Ho scoperto questo romanzo per puro caso, tra i vari suggerimenti di kindle, proprio come è successo per Melody e me ne sono innamorata.
Conoscevo Marcela Serrano solo per fama e da brava asociale non avevo questa gran voglia di avvicinarmici.
Ammetto questo mio grosso limite: se si parla troppo di qualcosa o qualcuno fatico ad interessarmi.
Ringrazio il cielo di aver conosciuto molti autori e molte opere prima che diventassero cult.
Marcela Serrano è stata una bella scoperta, un’incredibile scoperta perché ha uno stile che io apprezzo parecchio. E’ scorrevole, essenziale, ironico e drammatico al tempo stesso, senza essere mai pesante ed è molto coinvolgente.
Questo libro tratta dell’incontro tra un giovane finito al confino, Miguel Flores e donna Amelia, la padrona di una grossa tenuta della zona dove il giovane è tenuto prigioniero, peraltro senza molte cose con cui mantenersi.
La prima parte del libro, oltre 1000 pagine, che volano via in un batter d’occhio, trattano di tutto questo, senza fronzoli, inganni o alterazioni.
La vita dei confinati fa schifo, sono messi in baracca, dove hanno poco o nulla e non possono nemmeno lavorare, ergo se non fosse per la carità della gente dei dintorni, non avrebbero nulla.
A Miguel va relativamente bene visto che Amelia si prende a cuore tutti quei disgraziati.
E’ ricca, disgustosamente ricca, tanto che Miguel sembra credere che la sua sia solo una recita per lavarsi la coscienza, fa di tutto per odiarla ma non ci riesce perché Amelia è veramente generosa, intelligente, colta, nobile nel senso reale del termine. E gli fa scoprire la letteratura inglese, in particolare Elizabeth Gaskell, paragonando la situazione cilena ai poveri vittoriani.
Miguel, tuttavia, non riesce ad uscire totalmente dal suo pregiudizio, nonostante l’innamoramento palese, capisce troppo tardi i suoi errori e causa una serie di problemi che non vi sto a dire per non svelare troppo.

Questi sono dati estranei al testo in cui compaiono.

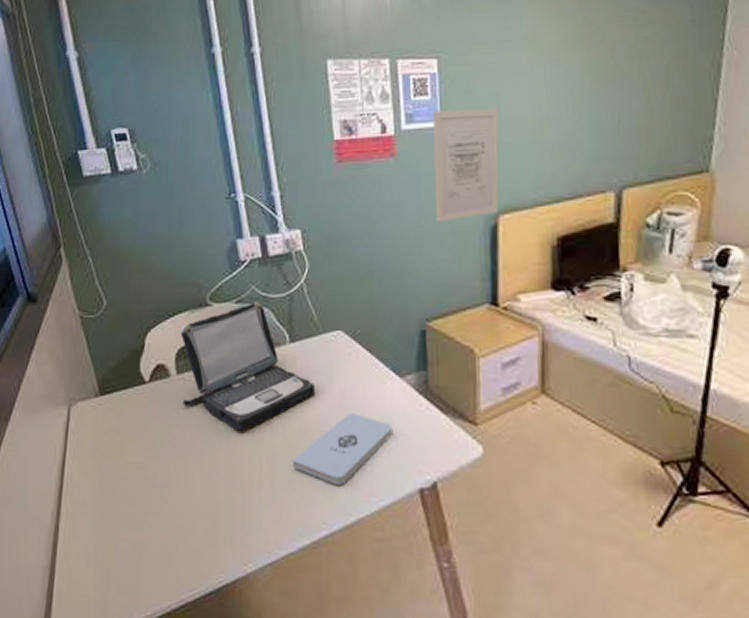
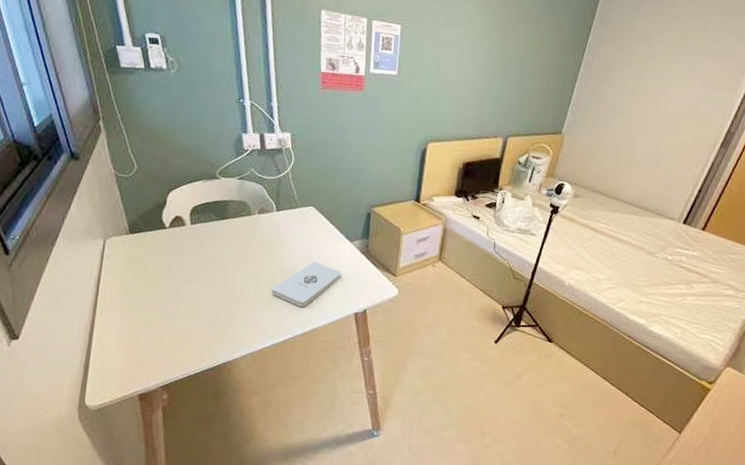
laptop: present [180,302,316,430] -> none [194,180,292,267]
wall art: present [433,108,499,222] -> none [386,63,438,142]

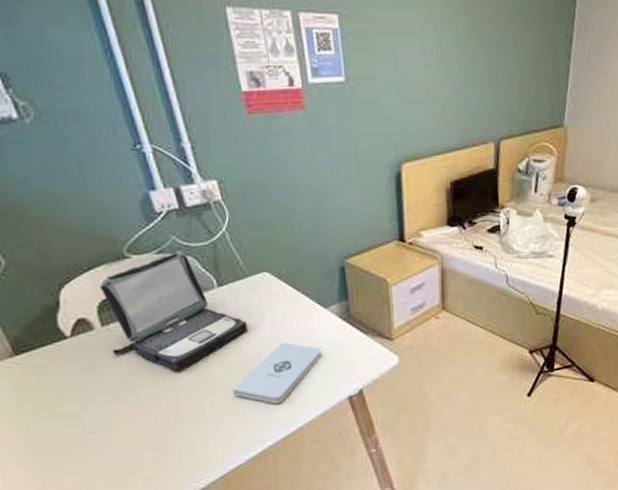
laptop: none [194,180,292,267] -> present [98,251,249,371]

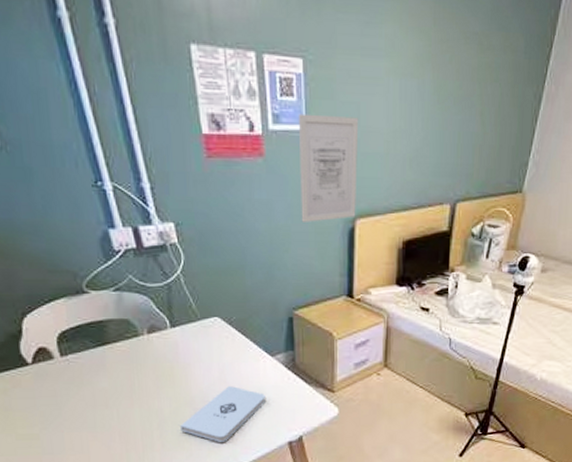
laptop: present [98,251,249,371] -> none [59,291,198,403]
wall art: none [338,65,402,170] -> present [299,113,359,222]

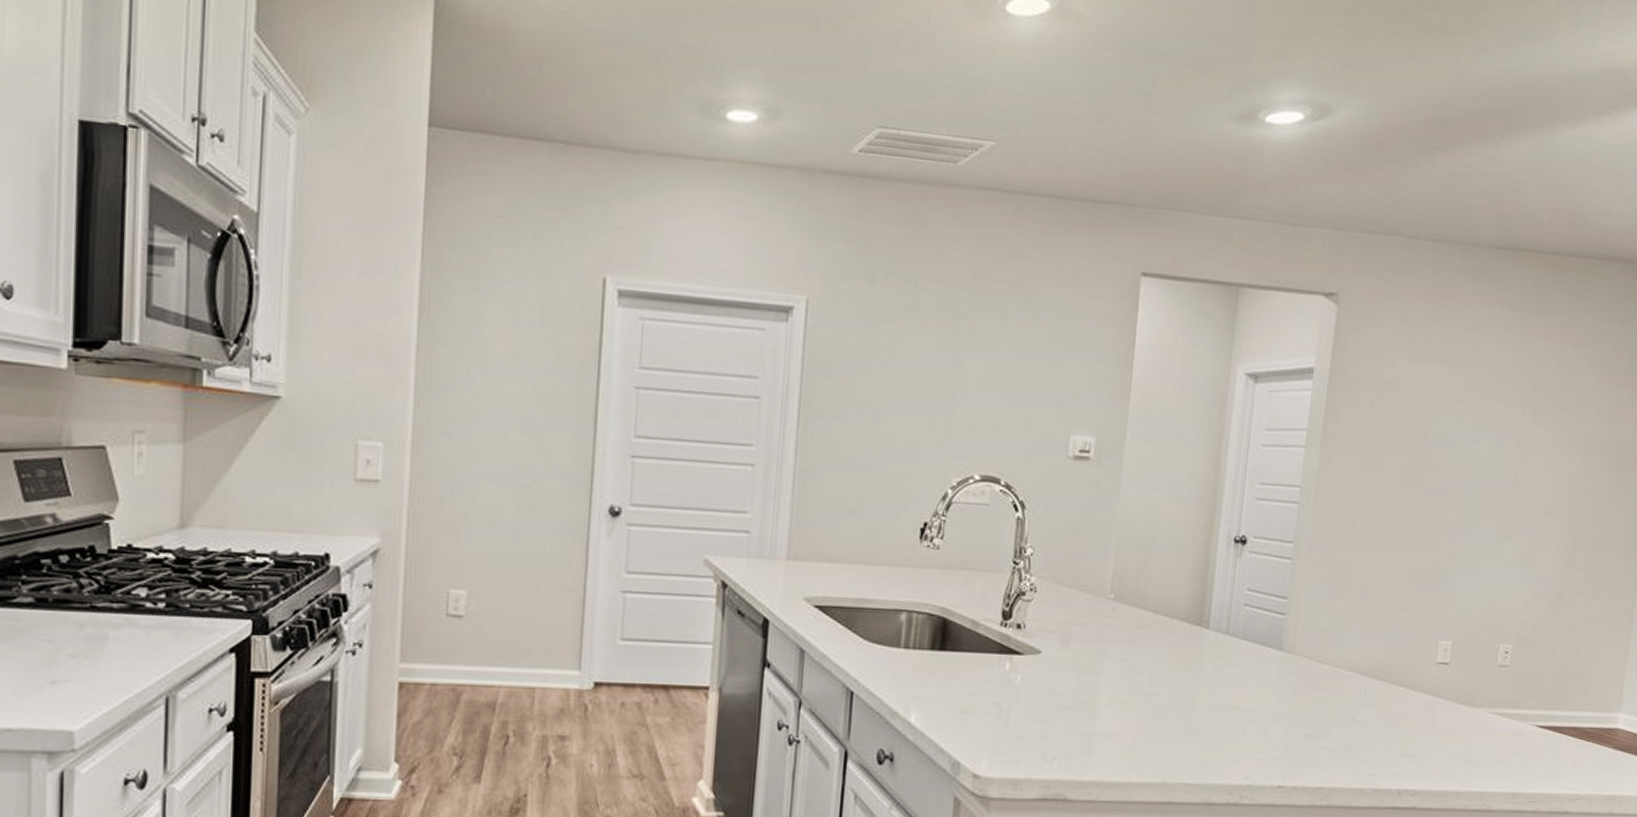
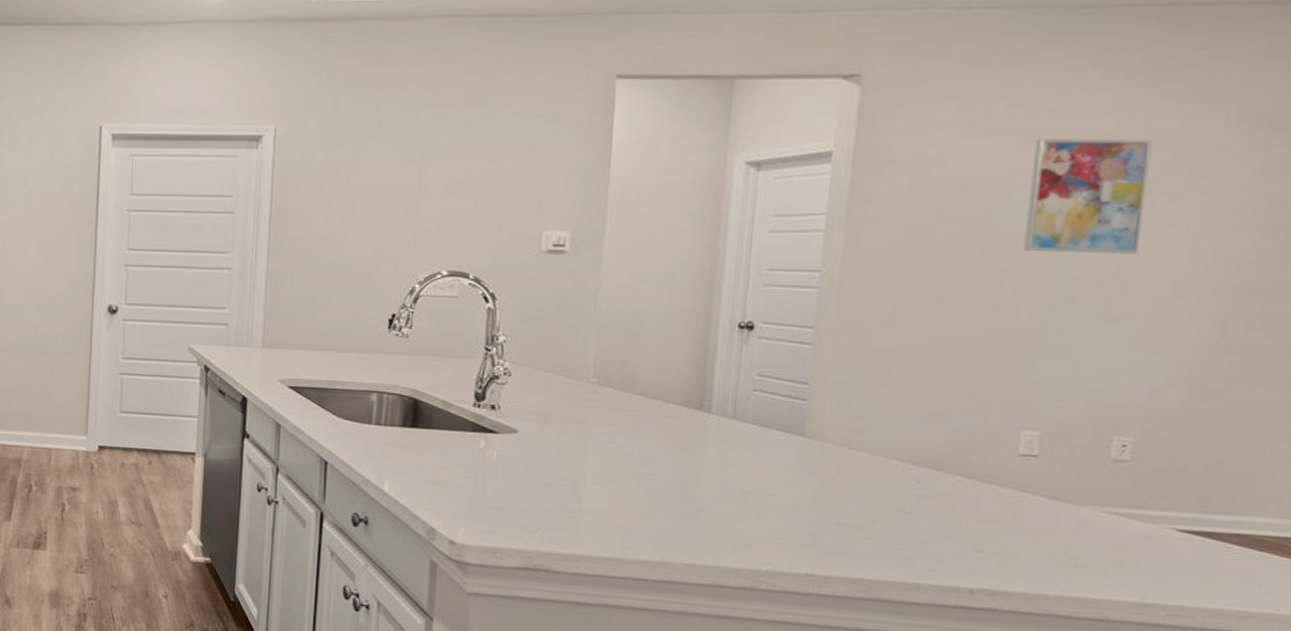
wall art: none [1447,368,1536,479] -> present [1023,139,1152,255]

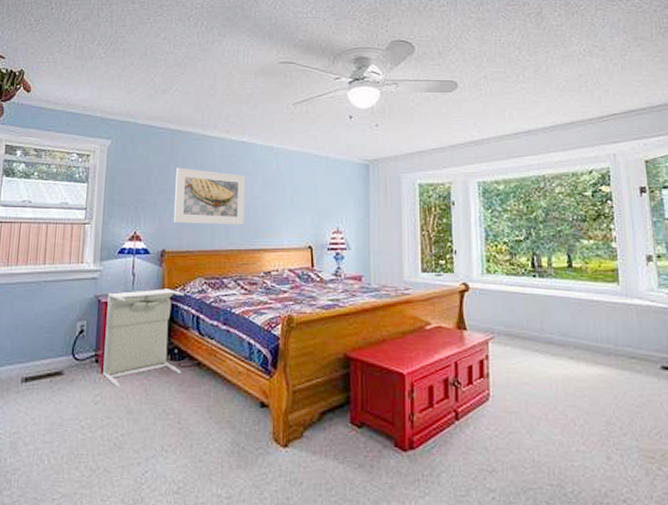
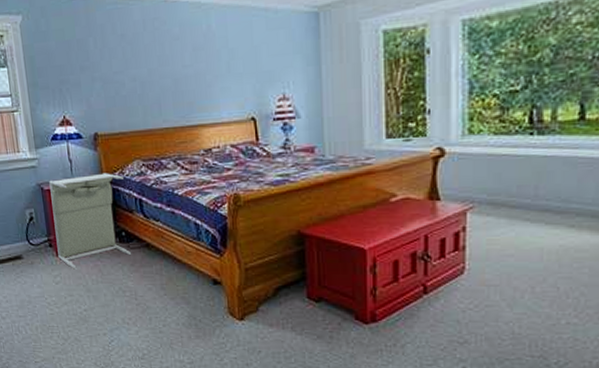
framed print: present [174,167,246,225] -> none [96,39,178,104]

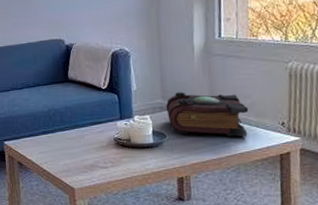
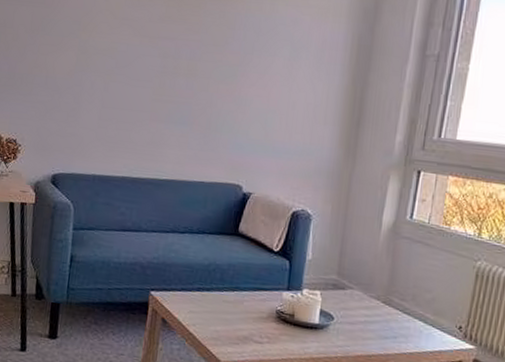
book: present [165,92,249,137] -> none [339,271,427,335]

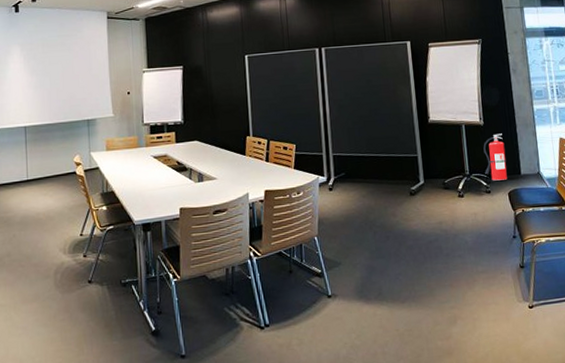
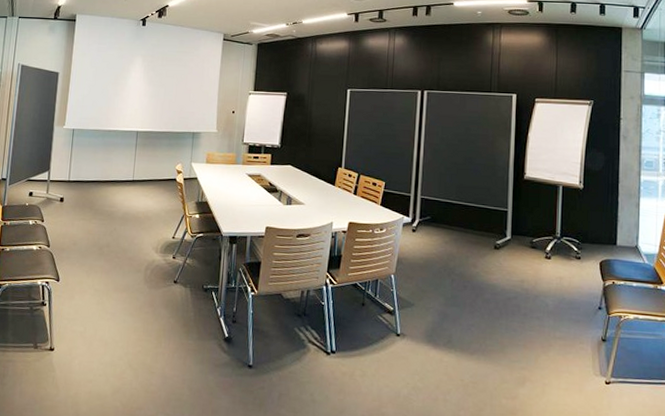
fire extinguisher: present [483,133,507,181] -> none [577,199,603,249]

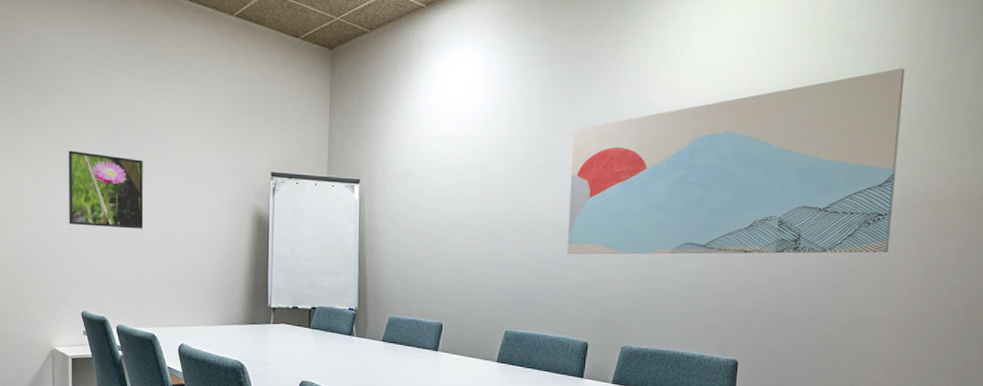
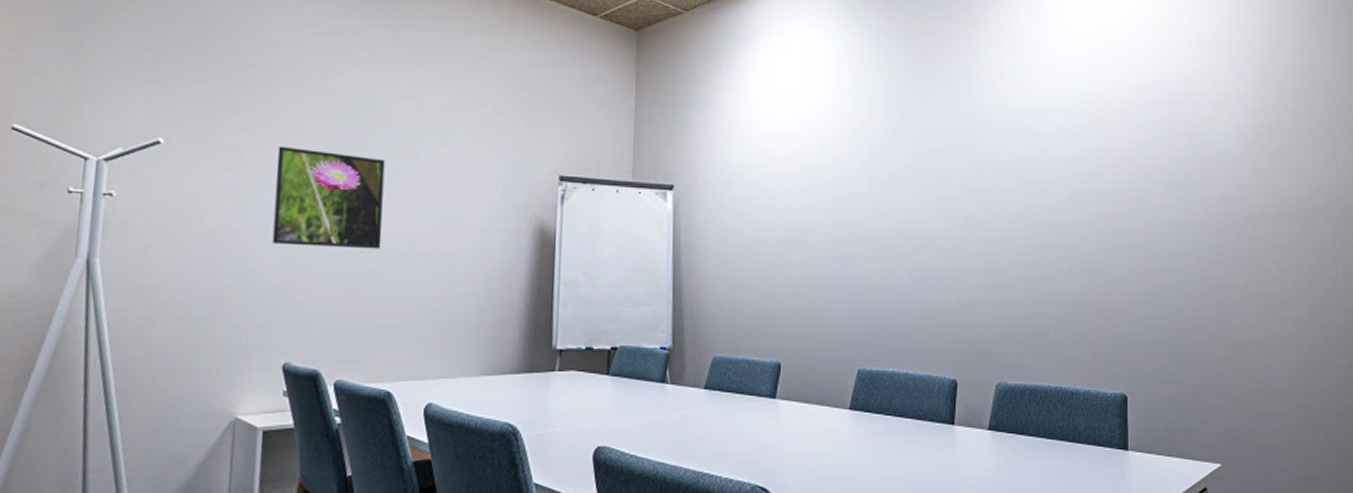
wall art: present [567,68,906,255] -> none [924,71,1268,274]

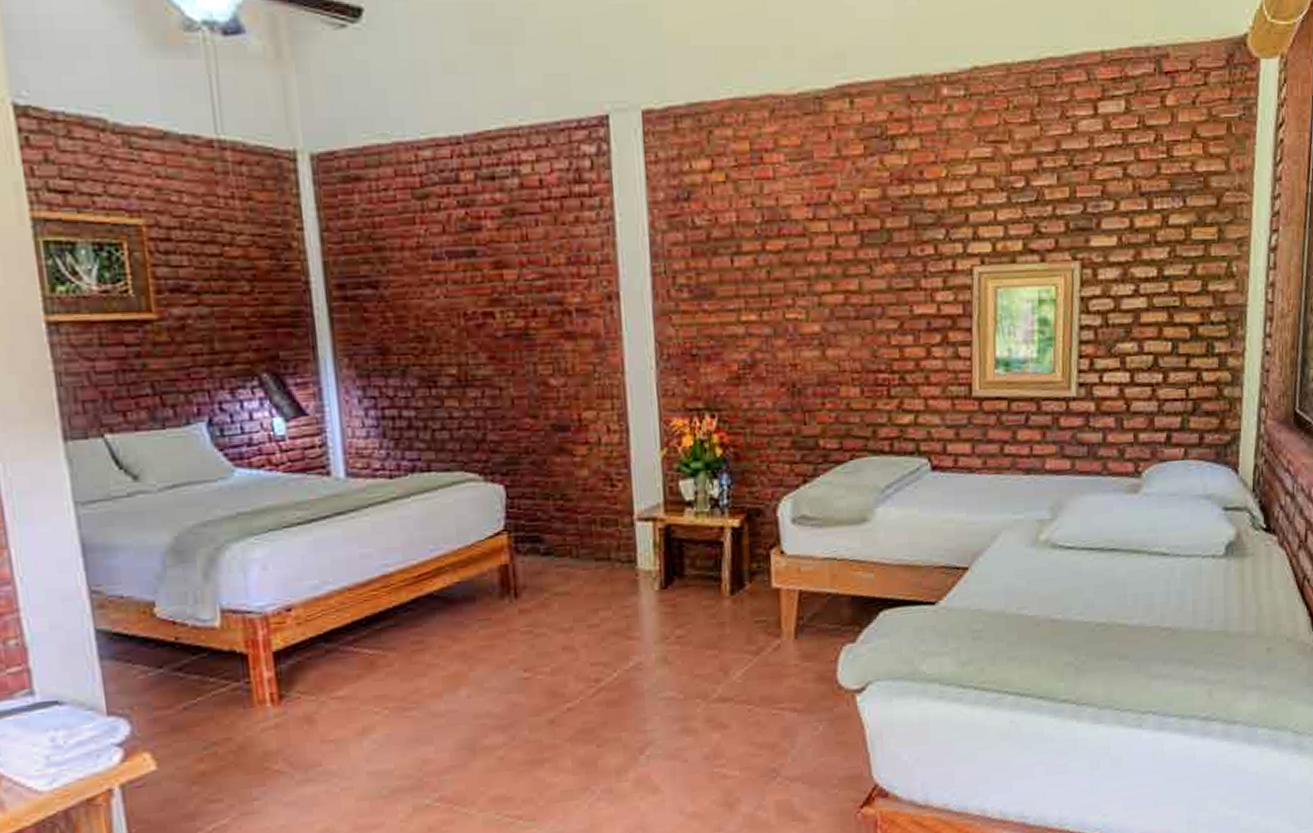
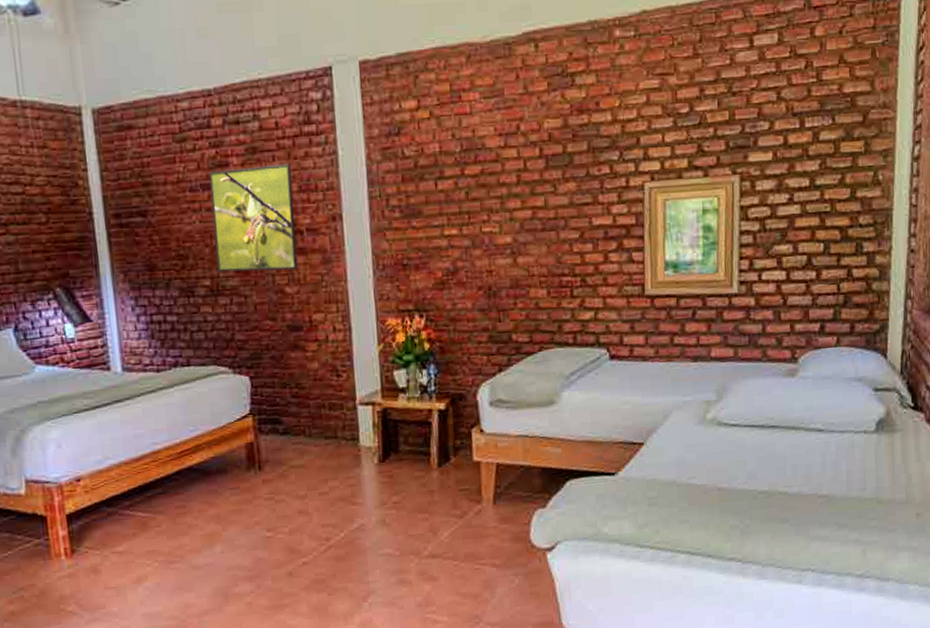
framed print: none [456,229,565,359] -> present [208,163,298,272]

Da qui in avanti il romanzo prende una piega molto più drammatica e triste.
Ed è una bella lezione di vita, molto dura sì, ma giusta, in quanto si dà per scontato che essendo ricchi si possa essere immuni al dolore e alle persecuzioni: in questo Miguel è molto radical chic.
Certe cose non si aggiustano, la dittatura distrugge veramente ogni cosa, rovina i rapporti umani, crea sfiducia ed è impossibile non fare dei paralleli con il franchismo, dato che la matrice è quella. La stessa autrice lo cita a più riprese.
Una cosa che veramente colpisce è come sia riuscita a far ridere di cuore anche in situazioni molto drammatiche, senza però far diventare il tutto una sit-com, anzi certe risate sembrano fare da contraltare alle mazzate che poi ti dà nei momenti malinconici e terribili.
Ho apprezzato non poco il raffronto con la cultura europea, in particolare con la letteratura britannica, ammetto che non avevo mai sentito nominare Elizabeth Gaskell, pur amando molto quel periodo storico e la letteratura vittoriana. Vorrei rimediare al più presto, appena la pila di libri che sto leggendo calerà.
Marcela Serrano racconta fatti troppo spesso dimenticati, molto lontano da noi, in quanto europei, li ha vissuti in parte in prima persona e lo si percepisce molto bene.
La vittime della dittatura di Pinochet sono tantissime, alcune sono finite in fondo al mare, non potremmo mai quantificarle ed è giusto continuare a parlarne per preservarne la memoria.
La signora Serrano è anche molto auto-ironica perché attraverso Miguel esplora un punto di vista per lei non semplice, in quanto non vicino a lei.
Leggendo si ha più volte il sospetto che Amelia sia parte di lei, pur non essendo propriamente lei, perché non credo che lo sia.
Credo che in tutti i personaggi, Mel e Miguel compresi, vi sia molto dell’autrice.
In conclusione un’opera appassionante e coinvolgente che insegna molto, sia dal punto di vista sociale che culturale.
Insomma una lezione di antropologia, per nulla pesante.